A reasoning engine would be capable of working through novel problems step by step, verifying its logic, and arriving at correct answers even for problems it hasn't seen before — including computationally complex ones. A pattern mirror, by contrast, recognizes patterns in its training data and produces outputs that look plausible based on those patterns, without actually performing the underlying computation required to verify correctness. Sikka's paper argues that LLMs are being marketed as reasoning engines when the math proves they are actually pattern mirrors. This distinction matters enormously for business decisions: tasks requiring genuine reasoning (complex logistics, legal analysis, autonomous business operations) will fail, while tasks that benefit from pattern recognition (drafting, summarizing, reformatting) will succeed.

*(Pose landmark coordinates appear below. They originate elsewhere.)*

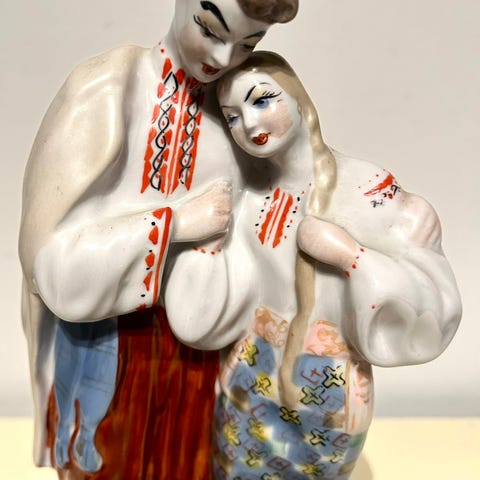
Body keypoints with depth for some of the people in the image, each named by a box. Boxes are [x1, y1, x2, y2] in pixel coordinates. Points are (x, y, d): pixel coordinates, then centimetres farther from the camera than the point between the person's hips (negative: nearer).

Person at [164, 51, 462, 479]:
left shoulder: (372, 190, -18)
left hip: (332, 395, -2)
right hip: (249, 382, 3)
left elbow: (435, 308, -20)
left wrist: (347, 252, -27)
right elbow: (202, 312, -5)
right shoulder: (244, 193, -7)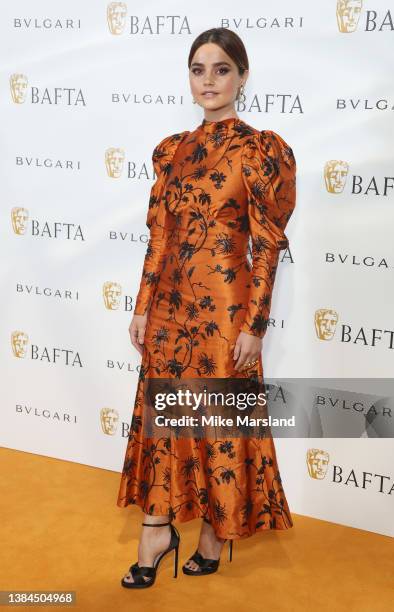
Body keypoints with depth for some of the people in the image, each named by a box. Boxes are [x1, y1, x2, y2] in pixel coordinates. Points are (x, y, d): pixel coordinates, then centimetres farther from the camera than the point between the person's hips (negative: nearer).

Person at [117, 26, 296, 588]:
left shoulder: (262, 149, -8)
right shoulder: (171, 150, 8)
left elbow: (268, 246, -10)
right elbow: (159, 234, 9)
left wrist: (254, 325, -13)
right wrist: (143, 307, 7)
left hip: (223, 304, -5)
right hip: (171, 300, 5)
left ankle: (216, 533, 27)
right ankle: (159, 528, 26)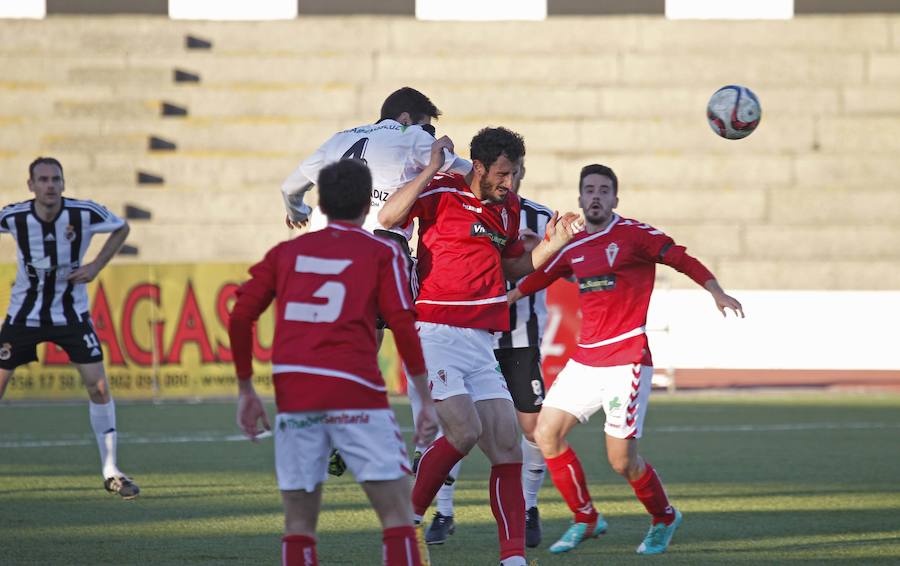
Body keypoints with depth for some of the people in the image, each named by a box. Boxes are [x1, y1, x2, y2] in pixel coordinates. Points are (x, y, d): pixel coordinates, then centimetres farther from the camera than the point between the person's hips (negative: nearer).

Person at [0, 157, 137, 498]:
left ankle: (111, 472, 1)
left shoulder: (85, 213, -17)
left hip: (70, 313, 0)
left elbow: (122, 228, 3)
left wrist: (97, 266, -10)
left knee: (98, 386, -9)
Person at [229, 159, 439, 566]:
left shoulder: (286, 252, 16)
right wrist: (427, 401, 2)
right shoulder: (381, 253, 8)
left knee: (299, 525, 10)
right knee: (398, 516, 0)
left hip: (293, 394, 3)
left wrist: (246, 390, 18)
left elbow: (240, 319, 10)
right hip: (355, 395, -3)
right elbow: (404, 328, -2)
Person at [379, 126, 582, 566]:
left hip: (480, 344, 7)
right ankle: (408, 521, -1)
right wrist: (431, 170, -22)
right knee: (464, 432, -21)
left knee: (507, 449, -1)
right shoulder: (442, 193, -5)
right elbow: (388, 217, -20)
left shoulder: (507, 207, 15)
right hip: (435, 336, -7)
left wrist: (552, 244, 11)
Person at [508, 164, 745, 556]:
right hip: (584, 360, 6)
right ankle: (585, 520, 13)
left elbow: (680, 258, -12)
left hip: (626, 360, -6)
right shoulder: (571, 247, 12)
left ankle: (664, 518, 20)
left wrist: (716, 292, -25)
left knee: (621, 459, -9)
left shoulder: (633, 234, -5)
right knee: (546, 433, -3)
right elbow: (539, 277, 22)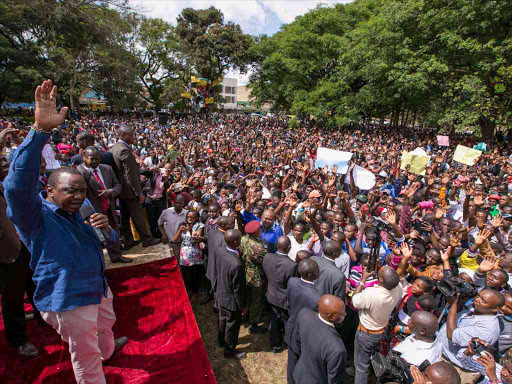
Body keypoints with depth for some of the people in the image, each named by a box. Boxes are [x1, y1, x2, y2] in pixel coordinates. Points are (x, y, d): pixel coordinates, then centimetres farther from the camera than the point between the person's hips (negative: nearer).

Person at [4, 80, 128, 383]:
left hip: (98, 287, 9)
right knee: (87, 359, 11)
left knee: (106, 324, 35)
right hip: (69, 300, -9)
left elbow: (111, 242, 9)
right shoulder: (37, 217, -20)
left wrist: (106, 228, -16)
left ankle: (108, 351, 66)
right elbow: (19, 184, -42)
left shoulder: (79, 213, 5)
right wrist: (41, 130, -51)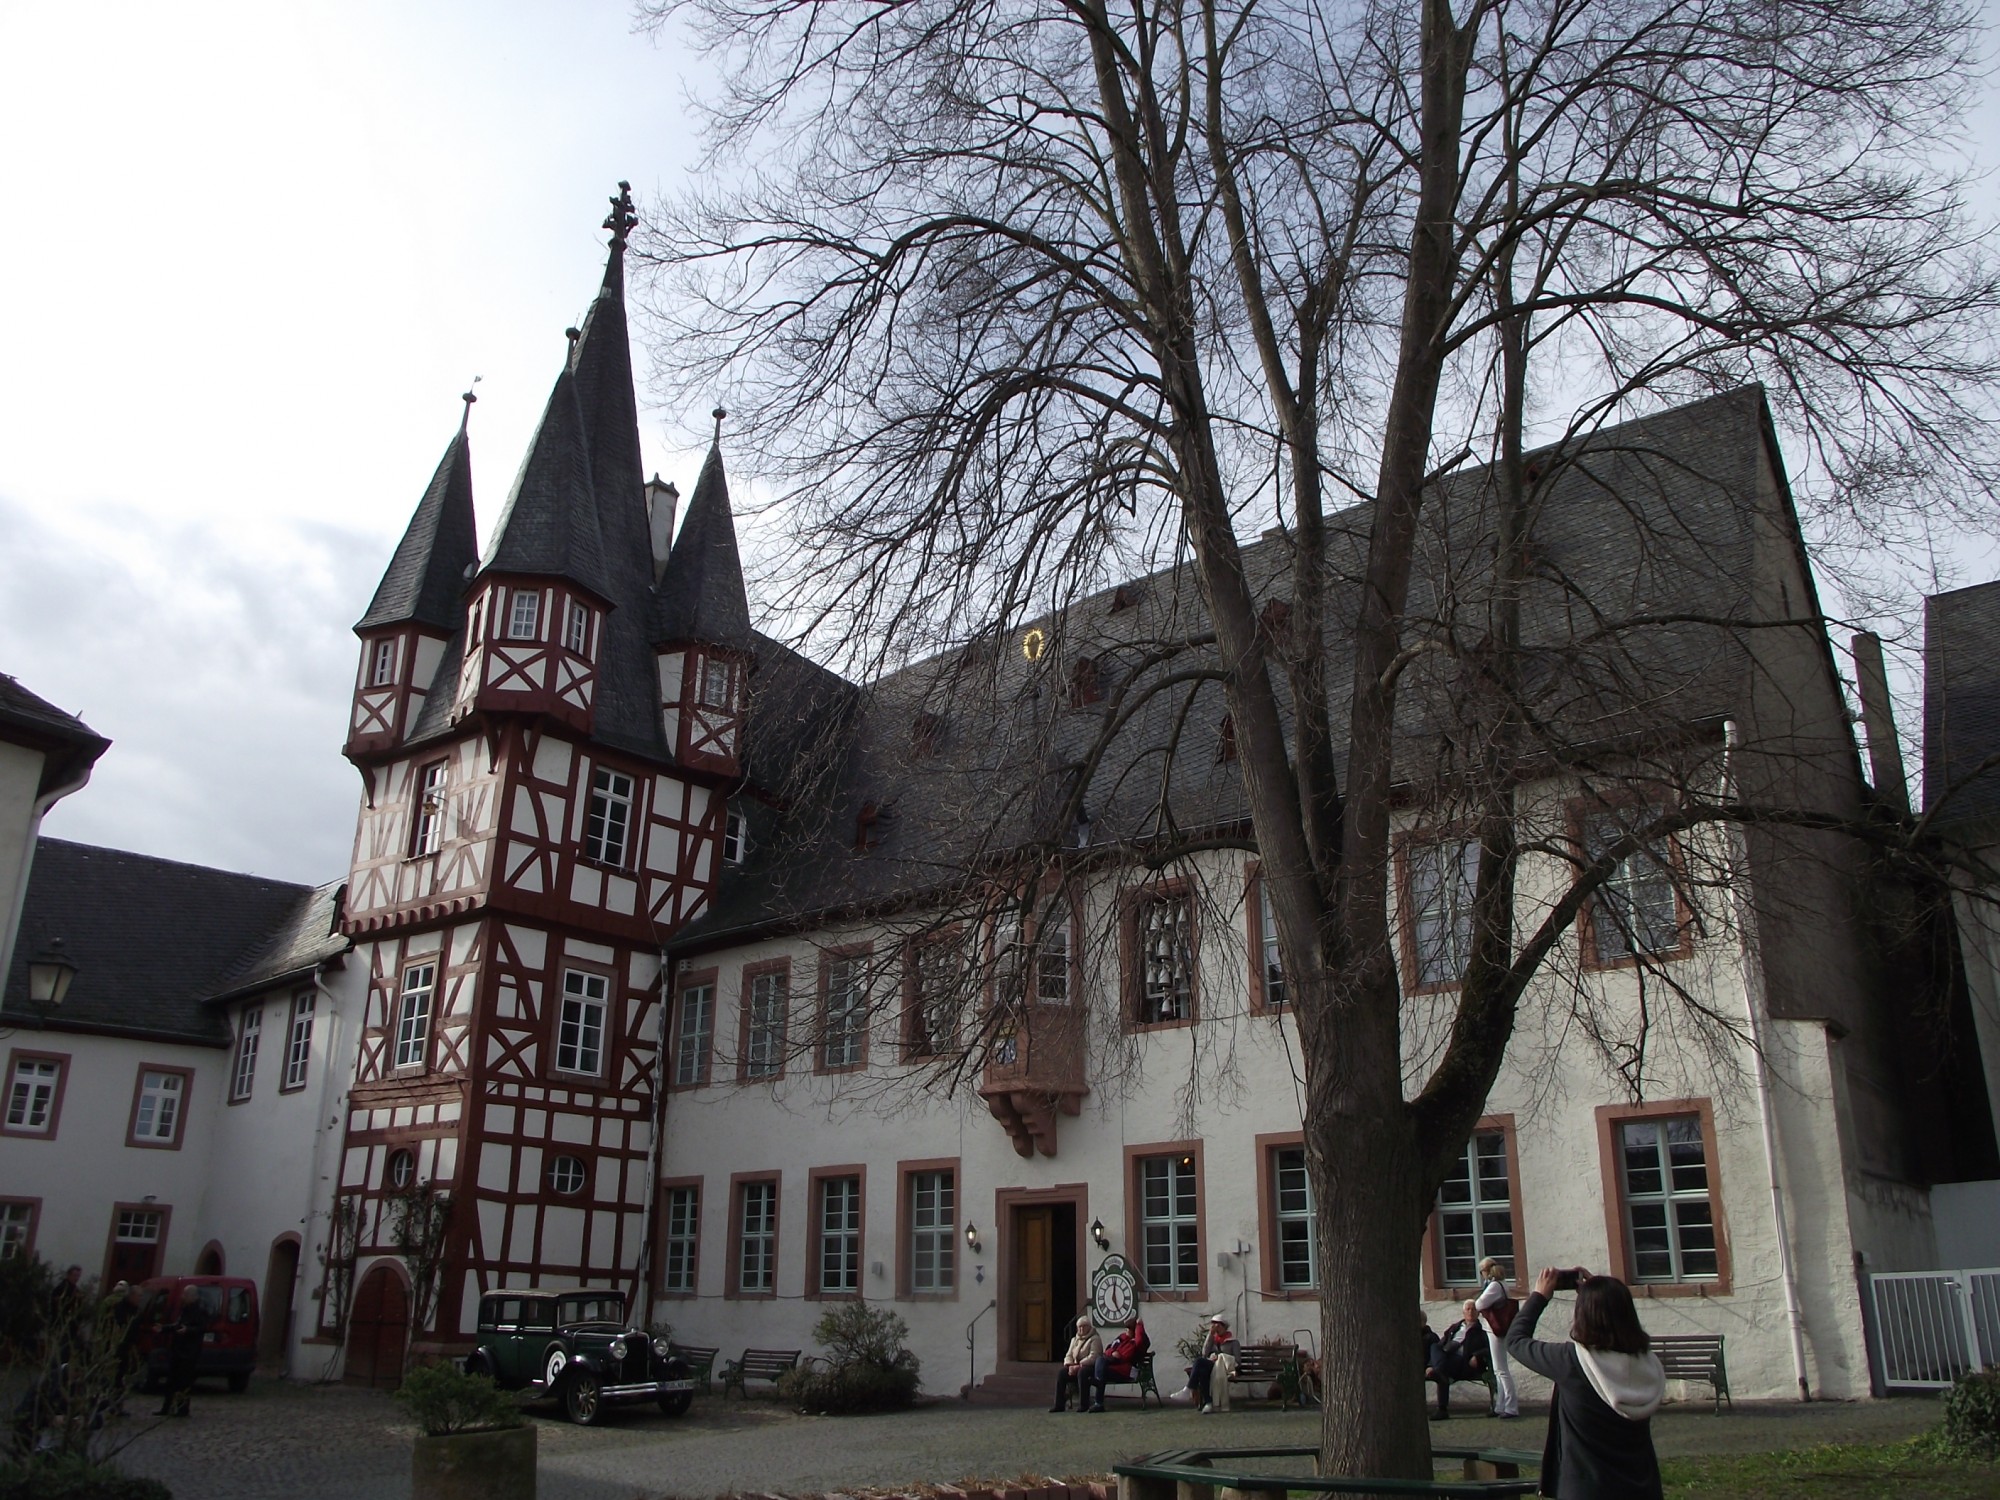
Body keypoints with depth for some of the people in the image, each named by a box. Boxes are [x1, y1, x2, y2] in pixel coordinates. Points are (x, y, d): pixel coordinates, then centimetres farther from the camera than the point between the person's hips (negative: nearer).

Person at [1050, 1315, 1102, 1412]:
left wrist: (1078, 1366, -23)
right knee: (1062, 1373, -22)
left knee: (1081, 1372, -40)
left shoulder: (1094, 1339, -4)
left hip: (1090, 1366, -6)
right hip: (1075, 1366, 6)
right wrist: (1070, 1365, -11)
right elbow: (1069, 1355, 12)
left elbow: (1093, 1357, -16)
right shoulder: (1074, 1340, 20)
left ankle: (1084, 1404, -30)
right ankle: (1059, 1404, -19)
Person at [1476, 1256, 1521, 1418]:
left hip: (1496, 1331, -10)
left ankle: (1511, 1408, -3)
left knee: (1501, 1370, -6)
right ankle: (1501, 1406, 18)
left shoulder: (1494, 1285, -18)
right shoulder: (1500, 1284, 12)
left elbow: (1479, 1304, -18)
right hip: (1497, 1330, 10)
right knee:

AI demos work because they are specifically designed to stay under the computational ceiling. The tasks chosen for demonstrations are those where the required computation fits within what the model can handle — they are curated to showcase success. Real-world business tasks, however, often require more computation than the ceiling allows, and that's where the failures occur. As the video puts it: 'Every AI demo you've ever seen was running tasks designed to stay under the necessary complexity ceiling. They work because they're designed to work.' This creates a misleading impression of general capability when the technology actually has hard mathematical limits on the complexity of problems it can solve.
The traveling salesman problem involves finding the shortest possible route to visit a set of cities and return to the starting point. For just 20 cities, the number of possible combinations to check exceeds 2 quintillion. It is used in Sikka's paper to illustrate LLM limitations because it is a classic example of a computationally complex problem where no shortcut exists — you must check combinations to find the true optimum. An LLM physically cannot perform that many calculations in a single response pass, so instead of computing the answer, it pattern-matches and produces something that looks plausible. This is not a bug that better training can fix; it is a direct consequence of the fixed computational budget per token built into the architecture.
The real opportunity lies in understanding precisely what AI can and cannot do right now, and deploying it accordingly. Current frontier models are genuinely exceptional for tasks that stay under the computational ceiling: writing drafts, summarizing content, reformatting data, research and comparison. The ceiling is real, but there is a lot of room underneath it. The opportunity is not chasing imaginary AGI or expecting AI to autonomously run your business — the math shows that will fail. Instead, the opportunity is using AI as a powerful tool for well-defined, pattern-recognition-based tasks while maintaining human oversight for verification and complex decision-making. Businesses and individuals who understand these limits will use AI effectively; those who believe the marketing hype will be disappointed.